Suppose the (eventual) 4-1 team wins the first game. In that case, it's only an (eventual) 3-1 team after that. That means its retrospectively observed performance next game isn't .800, it's .750. That means you have to draw up the chart like this:

matchup           log5
---------------------------
.800 vs .700       .631
.750 vs .600       .667
...

If it loses the first game, it's 1.000 after, and you draw up the chart like this:

matchup           log5
---------------------------
.800 vs .700       .631
1.000 vs .600      1.000
...

So the chart has to be different every time, based on what actually happens in the games.

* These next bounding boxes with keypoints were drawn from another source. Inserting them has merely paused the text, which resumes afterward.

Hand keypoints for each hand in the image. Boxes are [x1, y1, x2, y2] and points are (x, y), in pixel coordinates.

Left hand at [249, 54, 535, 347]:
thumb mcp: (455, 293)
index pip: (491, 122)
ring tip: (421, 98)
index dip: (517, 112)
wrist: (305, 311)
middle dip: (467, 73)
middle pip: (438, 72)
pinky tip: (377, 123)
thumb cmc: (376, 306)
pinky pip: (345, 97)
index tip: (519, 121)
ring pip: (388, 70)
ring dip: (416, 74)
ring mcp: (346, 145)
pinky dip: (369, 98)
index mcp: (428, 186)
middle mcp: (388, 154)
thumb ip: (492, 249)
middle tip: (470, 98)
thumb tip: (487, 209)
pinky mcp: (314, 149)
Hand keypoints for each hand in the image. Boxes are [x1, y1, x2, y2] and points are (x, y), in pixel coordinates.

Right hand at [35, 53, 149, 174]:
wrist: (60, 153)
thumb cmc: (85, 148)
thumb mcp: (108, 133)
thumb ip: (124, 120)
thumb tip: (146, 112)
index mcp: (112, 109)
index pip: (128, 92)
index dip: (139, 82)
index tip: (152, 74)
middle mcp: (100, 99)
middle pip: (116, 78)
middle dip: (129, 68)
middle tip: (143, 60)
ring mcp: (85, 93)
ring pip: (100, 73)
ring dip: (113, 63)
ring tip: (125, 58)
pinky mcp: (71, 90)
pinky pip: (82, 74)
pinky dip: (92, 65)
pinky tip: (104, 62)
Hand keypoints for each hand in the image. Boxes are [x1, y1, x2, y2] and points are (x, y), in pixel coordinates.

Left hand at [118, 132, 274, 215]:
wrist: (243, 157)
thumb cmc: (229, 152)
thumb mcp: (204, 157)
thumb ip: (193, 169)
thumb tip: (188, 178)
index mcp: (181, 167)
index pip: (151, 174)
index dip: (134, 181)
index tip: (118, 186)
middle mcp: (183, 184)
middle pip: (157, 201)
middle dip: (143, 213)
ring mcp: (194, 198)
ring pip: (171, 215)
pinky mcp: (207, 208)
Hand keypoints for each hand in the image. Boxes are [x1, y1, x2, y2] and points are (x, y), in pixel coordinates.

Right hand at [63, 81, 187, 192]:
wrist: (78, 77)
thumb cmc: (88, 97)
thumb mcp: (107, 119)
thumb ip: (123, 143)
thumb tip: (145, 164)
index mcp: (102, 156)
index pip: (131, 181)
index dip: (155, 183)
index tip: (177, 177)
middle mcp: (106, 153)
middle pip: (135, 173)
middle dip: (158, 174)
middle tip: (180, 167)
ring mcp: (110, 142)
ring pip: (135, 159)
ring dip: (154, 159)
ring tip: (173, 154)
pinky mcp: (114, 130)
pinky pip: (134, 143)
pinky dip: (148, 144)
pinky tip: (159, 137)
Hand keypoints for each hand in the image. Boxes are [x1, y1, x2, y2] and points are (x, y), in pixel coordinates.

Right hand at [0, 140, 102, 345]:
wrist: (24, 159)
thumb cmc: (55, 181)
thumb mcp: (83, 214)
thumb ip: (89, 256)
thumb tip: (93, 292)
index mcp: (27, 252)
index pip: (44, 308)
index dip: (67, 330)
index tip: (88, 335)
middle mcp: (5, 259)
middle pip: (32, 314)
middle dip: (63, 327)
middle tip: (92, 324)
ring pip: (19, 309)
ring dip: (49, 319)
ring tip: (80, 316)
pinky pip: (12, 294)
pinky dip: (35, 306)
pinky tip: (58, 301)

I believe that if you were to do every possible permutation of the season, weighted by log5 probability, and average the averages, you would indeed wind up with .800.

-------

Now, the proof that validates the retrospective use of log5 only works because we assumed that games are decided by coin flips. If that weren't the case, then all the permutations wouldn't prospectively have an equal chance of happening, and the logic would fall apart.

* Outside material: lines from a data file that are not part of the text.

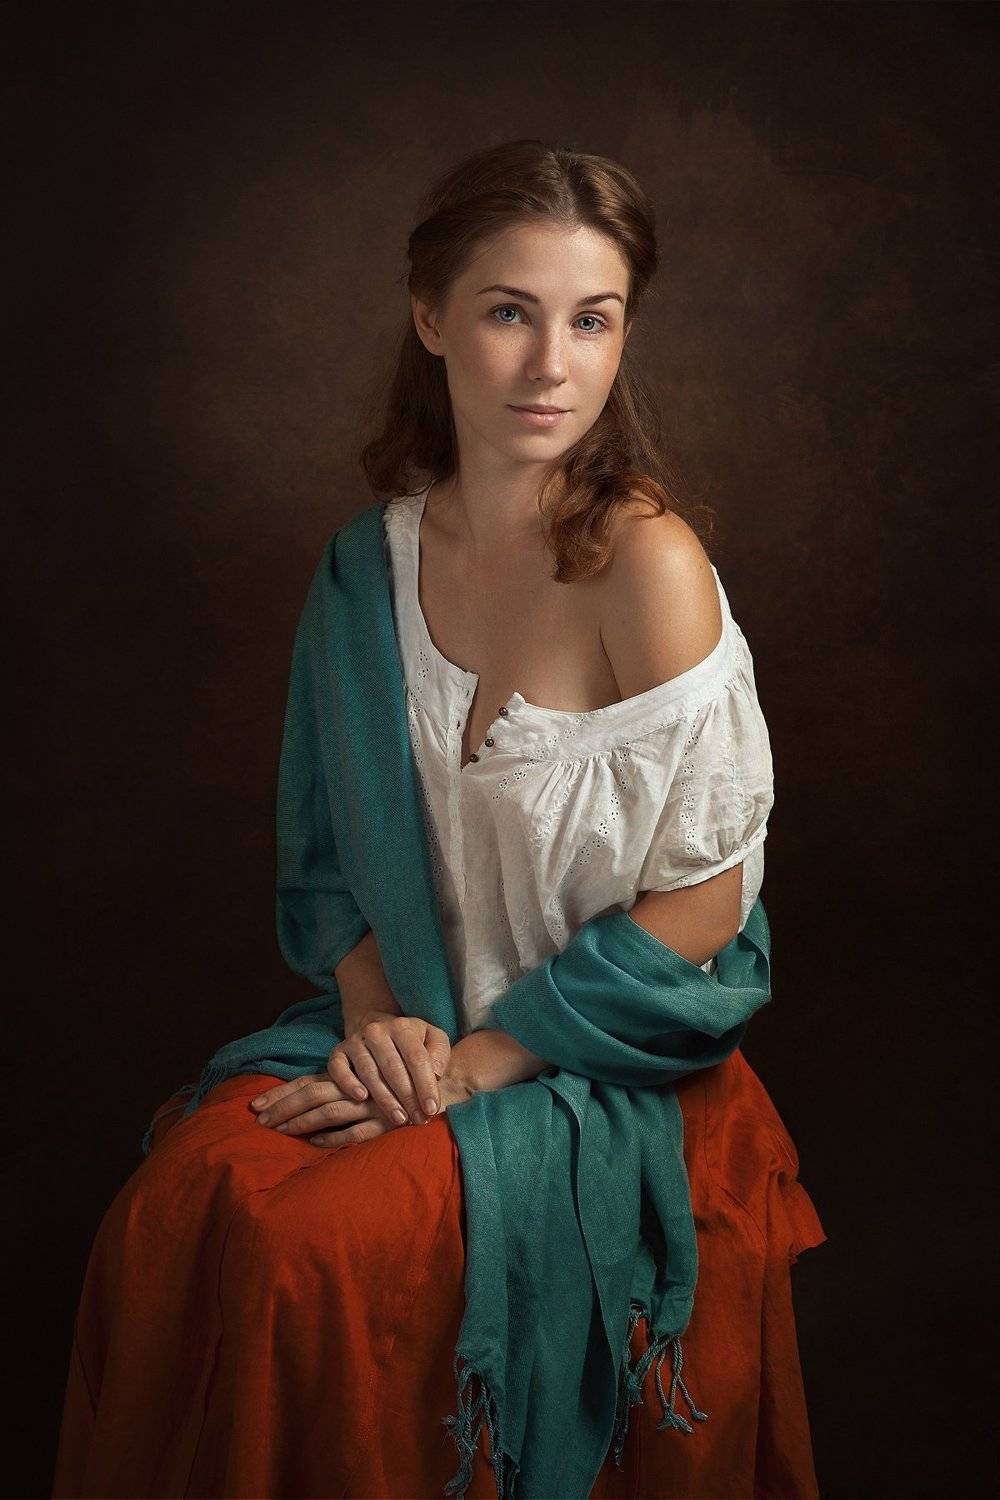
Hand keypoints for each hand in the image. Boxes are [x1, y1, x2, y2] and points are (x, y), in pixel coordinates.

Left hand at [249, 1070, 473, 1148]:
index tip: (256, 1105)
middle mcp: (357, 1088)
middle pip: (313, 1095)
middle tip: (259, 1121)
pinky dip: (335, 1137)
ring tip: (279, 1131)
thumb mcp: (374, 1082)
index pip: (309, 1083)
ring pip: (330, 1111)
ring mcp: (371, 1106)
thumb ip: (347, 1089)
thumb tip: (311, 1104)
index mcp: (351, 1076)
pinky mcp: (387, 1122)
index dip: (282, 1093)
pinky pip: (356, 1132)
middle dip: (284, 1107)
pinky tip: (316, 1144)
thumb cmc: (406, 1083)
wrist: (447, 1085)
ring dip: (302, 1122)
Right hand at [322, 1010, 453, 1125]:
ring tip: (399, 1118)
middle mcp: (377, 1032)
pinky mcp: (338, 1053)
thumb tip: (436, 1073)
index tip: (432, 1108)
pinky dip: (348, 1083)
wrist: (379, 1031)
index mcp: (402, 1027)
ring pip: (369, 1072)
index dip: (425, 1085)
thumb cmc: (411, 1042)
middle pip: (393, 1068)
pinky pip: (338, 1069)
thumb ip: (440, 1052)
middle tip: (418, 1119)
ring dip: (384, 1098)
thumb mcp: (432, 1038)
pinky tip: (361, 1098)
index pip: (416, 1058)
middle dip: (407, 1097)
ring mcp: (356, 1042)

But would the *result* still hold? If you don't know A's talent or B's talent, but they still go 4-1 and 2-3, respectively, does the 6 out of 7 still hold?

I don't think it does. Again, imagine "height baseball," where the taller team always wins. It could be that A is the second-tallest team out of 6, and B is the fourth-tallest. That would be consistent with the 4-1 and 2-3 records (imagine a round-robin season).  But A would have a 100% chance of beating B, not 85.7%.

So this is a special case. Whether log5 works here because there's something special about the 50%, or whether it's because all teams are the same, or whether it's just that the average record against all teams happens to equal the record against the average team ... I don't know.

But still. To me, there are no coincidences in math, just relationships that look coincidental until we see the connection. Maybe when I understand log5 better, it'll be self-evident why it works here.

As I said, some of you guys reading this are much more familiar with the intricacies of log5 than I am. Is this a known result? Am I reinventing a wheel?

Labels: ,

At Monday, September 05, 2016 9:30:00 AM,  Tangotiger said...

The height example doesn't work because it's not a probability distribution. It's pre-determined fate. It's like saying "home team wins".

It's been a while since I looked, but I think the Odds Ratio only works when you have a normal distribution with a mean of .500 and a standard deviation that is "small". The more you deviate from that, the less true it is.

You can try for example with a uniform distribution, and I don't know how well it works.

In addition, there's the point that "scoring confrontations" is not the same thing as flipping a coin. A .600 v .400 talent teams in baseball and basketball wouldn't necessarily produce the same outcome.

At Wednesday, September 14, 2016 8:33:00 PM,  Anonymous said...

RE "height baseball":
You're using the wrong measure of talent again. If the teams' talents are Ta >> Tb >> Tc >> Td ..., then team a beats all teams ~=100%, team b beats team a ~=0% and all the other teams ~=100%, ect.